- **Document excerpt**:
IT was either the Bronx or Queens.

Jason Velez, 32, a financial adviser, and his girlfriend, RoseAnn Monterroso, 28, a consignment shop manager, had decided to move in together. He owned a one-bedroom in Bedford Park and worked nearby in Belmont. She owned a one-bedroom in Jackson Heights and commuted to Midtown.

They looked in Queens but decided they would get more for their money in Bedford Park — whose proximity to public transportation and major highways provides easy commuting to both Manhattan and Westchester.

“There’s the Bronx stigma,” said Mr. Velez, who grew up in Parkchester. “I thought it would be hard to convince her, but the more she saw, she started liking it.”

She sold her place, he sold his, and they bought a two-bedroom in his co-op on East 201st Street for $178,000. They plan to redo the bath and closets with a custom job, not prefab units.

“We’ll take the extra money,” Mr. Velez said, “and instead of buying something we don’t like, we’ll create something we do like.”

But Bedford Park is about more than affordability to Mr. Velez. It’s about friendliness. For instance three weeks ago his broker, David Abreu, who lives next door, visited a Manhattan comedy club to witness what Mr. Velez had billed as his first foray into stand-up. (In fact, Mr. Velez is no comedian: halfway through his “set,” he pulled Ms. Monterroso onstage, dropped to one knee and proposed. She said yes.)

Once heavily Irish and Jewish, Bedford Park in the 2000 census was 58 percent Hispanic, 17 percent white, 13 percent black and 7 percent Asian. There is a large mix of new arrivals, among them Guyanese, Albanian and Vietnamese. A Korean commercial strip occupies a block of East 204th Street.

John Dhauraj, a Guyanese immigrant who has owned a three-bedroom house on East 203rd Street for 19 years, was chatting one recent afternoon with a neighbor, Cholelle Miranda, who grew up locally and rents a place in a six-story brick apartment house two doors down. Their block is typical: tree-lined and backing up to the woodsy Mosholu Parkway, with early 20th-century single-family and multifamily houses sandwiched in among apartment buildings.

“This block is still a community,” Ms. Miranda said, and Mr. Dhauraj added, “We look out for each other.”

Like many in this middle-class area, both feel pinched by the economy.

“Let me put it to you this way,” said Mr. Dhauraj, 63, who used to work in building maintenance. “Since I retired, I got to look at the pennies. When I was working, I never looked at pennies.”

Fortunately, Mr. Dhauraj bought before the wave of subprime lending. The Bronx is the seventh-ranked county in the nation for foreclosure-related decreases in home values, according to the Center for Responsible Lending.

But several factors insulate Bedford Park. Rental apartment buildings, which constitute a majority of housing here, are mostly immune. Typical homeowners have lived in their homes for a long time, so are less susceptible to the recent proliferation of risky loans.

- **Data section**:
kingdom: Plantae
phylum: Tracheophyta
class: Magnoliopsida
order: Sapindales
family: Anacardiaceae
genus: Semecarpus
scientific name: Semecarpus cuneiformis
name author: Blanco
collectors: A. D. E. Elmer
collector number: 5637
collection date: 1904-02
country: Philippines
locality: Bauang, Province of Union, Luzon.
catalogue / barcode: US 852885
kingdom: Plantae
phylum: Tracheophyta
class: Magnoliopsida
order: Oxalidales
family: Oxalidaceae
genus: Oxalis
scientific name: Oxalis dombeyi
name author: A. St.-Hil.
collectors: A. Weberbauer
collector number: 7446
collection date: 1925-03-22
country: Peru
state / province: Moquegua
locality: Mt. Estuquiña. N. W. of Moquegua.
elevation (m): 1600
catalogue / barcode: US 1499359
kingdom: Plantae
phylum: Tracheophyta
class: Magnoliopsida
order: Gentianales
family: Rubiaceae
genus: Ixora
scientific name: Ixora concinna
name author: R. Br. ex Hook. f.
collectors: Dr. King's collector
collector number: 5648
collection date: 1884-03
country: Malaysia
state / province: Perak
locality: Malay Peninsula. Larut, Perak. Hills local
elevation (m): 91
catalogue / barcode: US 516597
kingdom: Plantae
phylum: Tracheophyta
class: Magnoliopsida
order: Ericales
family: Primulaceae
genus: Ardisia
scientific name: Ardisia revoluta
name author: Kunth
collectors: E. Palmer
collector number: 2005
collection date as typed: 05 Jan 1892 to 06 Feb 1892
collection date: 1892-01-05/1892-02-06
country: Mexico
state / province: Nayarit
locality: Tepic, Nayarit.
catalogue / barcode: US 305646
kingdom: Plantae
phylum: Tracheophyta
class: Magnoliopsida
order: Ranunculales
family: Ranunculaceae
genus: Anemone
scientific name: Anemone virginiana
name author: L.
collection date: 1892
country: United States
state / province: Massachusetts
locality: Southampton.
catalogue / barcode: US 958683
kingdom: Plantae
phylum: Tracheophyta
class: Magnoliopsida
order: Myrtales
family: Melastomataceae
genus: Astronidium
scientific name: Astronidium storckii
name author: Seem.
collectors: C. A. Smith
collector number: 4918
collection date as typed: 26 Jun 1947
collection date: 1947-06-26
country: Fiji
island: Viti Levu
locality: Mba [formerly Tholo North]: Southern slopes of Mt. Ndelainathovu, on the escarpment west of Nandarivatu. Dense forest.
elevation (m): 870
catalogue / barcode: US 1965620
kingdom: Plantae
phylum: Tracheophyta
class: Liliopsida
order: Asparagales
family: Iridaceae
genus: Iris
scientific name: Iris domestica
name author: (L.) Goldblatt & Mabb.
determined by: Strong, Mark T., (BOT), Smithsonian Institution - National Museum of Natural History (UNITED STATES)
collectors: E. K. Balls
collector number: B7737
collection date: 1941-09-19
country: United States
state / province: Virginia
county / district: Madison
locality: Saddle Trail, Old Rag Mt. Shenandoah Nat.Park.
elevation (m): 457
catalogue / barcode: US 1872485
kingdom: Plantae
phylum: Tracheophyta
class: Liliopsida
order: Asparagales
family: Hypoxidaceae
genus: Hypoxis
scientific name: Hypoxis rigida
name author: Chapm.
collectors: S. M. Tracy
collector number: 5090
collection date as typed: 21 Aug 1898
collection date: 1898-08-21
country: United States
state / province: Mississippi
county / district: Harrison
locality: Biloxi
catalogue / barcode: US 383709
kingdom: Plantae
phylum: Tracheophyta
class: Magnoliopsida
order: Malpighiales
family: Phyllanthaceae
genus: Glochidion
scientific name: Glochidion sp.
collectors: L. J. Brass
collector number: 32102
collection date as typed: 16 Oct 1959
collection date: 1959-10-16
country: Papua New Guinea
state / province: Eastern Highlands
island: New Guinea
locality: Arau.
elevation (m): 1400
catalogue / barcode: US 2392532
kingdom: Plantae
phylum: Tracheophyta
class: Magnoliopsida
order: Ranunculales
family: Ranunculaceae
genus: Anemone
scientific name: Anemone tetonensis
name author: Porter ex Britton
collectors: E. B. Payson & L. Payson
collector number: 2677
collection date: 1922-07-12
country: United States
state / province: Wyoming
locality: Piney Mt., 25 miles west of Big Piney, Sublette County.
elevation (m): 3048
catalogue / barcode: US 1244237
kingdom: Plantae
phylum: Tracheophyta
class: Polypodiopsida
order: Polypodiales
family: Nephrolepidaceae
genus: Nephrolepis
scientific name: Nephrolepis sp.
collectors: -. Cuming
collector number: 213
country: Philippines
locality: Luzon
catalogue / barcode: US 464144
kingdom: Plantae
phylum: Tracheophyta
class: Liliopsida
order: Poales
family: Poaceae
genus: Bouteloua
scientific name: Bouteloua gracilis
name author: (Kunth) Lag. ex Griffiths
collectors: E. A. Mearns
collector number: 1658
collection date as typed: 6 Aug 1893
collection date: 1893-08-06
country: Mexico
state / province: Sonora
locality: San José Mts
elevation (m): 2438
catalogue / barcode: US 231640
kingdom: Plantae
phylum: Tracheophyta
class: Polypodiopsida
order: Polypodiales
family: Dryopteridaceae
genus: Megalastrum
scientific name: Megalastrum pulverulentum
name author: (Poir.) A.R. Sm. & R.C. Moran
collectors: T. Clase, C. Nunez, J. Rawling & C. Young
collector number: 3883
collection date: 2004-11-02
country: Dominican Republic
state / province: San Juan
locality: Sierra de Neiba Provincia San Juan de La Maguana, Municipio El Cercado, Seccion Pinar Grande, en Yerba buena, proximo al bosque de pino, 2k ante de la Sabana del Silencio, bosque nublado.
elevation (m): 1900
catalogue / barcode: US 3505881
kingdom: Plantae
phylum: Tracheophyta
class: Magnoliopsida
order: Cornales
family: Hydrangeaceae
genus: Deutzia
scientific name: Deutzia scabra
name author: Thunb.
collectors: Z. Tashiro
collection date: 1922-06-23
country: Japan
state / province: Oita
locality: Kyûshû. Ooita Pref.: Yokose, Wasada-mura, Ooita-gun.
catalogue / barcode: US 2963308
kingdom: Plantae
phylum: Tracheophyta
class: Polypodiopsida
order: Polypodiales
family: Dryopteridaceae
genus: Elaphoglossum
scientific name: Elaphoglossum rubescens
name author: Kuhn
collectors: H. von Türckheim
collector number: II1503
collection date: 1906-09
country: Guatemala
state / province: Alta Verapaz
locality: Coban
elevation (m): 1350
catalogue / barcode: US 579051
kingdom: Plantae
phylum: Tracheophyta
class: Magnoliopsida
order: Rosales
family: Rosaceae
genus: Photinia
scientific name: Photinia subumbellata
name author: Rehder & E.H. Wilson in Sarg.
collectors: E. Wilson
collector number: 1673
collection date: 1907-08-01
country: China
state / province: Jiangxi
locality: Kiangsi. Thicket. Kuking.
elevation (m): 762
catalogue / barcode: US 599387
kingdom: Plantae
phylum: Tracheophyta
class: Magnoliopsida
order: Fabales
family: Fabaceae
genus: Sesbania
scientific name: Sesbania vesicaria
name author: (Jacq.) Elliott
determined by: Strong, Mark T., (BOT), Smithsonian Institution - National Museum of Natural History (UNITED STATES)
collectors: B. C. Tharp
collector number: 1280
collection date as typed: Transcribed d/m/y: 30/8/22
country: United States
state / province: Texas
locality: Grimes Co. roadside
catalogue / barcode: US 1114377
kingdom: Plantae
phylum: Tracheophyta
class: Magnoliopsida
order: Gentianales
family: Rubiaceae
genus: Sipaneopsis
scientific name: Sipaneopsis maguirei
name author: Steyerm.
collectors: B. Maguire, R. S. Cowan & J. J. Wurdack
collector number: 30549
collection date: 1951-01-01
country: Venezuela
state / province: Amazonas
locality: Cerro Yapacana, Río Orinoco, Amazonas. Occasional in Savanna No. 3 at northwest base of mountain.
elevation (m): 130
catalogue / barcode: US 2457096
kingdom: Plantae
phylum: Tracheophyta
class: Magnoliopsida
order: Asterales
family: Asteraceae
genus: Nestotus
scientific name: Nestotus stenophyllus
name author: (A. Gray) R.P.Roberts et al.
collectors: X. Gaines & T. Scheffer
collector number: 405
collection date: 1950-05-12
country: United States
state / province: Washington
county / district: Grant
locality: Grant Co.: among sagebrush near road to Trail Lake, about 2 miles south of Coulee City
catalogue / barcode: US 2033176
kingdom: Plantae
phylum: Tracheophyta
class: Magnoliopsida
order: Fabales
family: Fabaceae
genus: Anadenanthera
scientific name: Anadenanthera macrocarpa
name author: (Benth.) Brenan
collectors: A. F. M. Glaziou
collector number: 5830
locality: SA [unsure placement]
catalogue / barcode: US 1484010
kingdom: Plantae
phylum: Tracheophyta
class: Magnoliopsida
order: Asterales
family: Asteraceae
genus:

- **Given request 1**:
In the Bedford Park article, reproduce the passage from "Jason Velez, 32, a" up to and including "Manhattan and Westchester.", editing it so that "financial adviser" is replaced by "financial planner".
- **Given request 2**:
Please recast the paragraph of the Bedford Park article that begins "Once heavily Irish and Jewish" as a bulleted list, keeping its main facts.
- **Given request 3**:
According to the Bedford Park article, how much did Mr. Velez and Ms. Monterroso pay for their two-bedroom?

- **Correct response 1**:
Jason Velez, 32, a financial planner, and his girlfriend, RoseAnn Monterroso, 28, a consignment shop manager, had decided to move in together. He owned a one-bedroom in Bedford Park and worked nearby in Belmont. She owned a one-bedroom in Jackson Heights and commuted to Midtown.

They looked in Queens but decided they would get more for their money in Bedford Park — whose proximity to public transportation and major highways provides easy commuting to both Manhattan and Westchester.

- **Correct response 2**:
- Formerly heavily Irish and Jewish
- 2000 census: 58 percent Hispanic, 17 percent white, 13 percent black, 7 percent Asian
- Large mix of new arrivals, including Guyanese, Albanian and Vietnamese
- A Korean commercial strip on one block of East 204th Street

- **Correct response 3**:
$178,000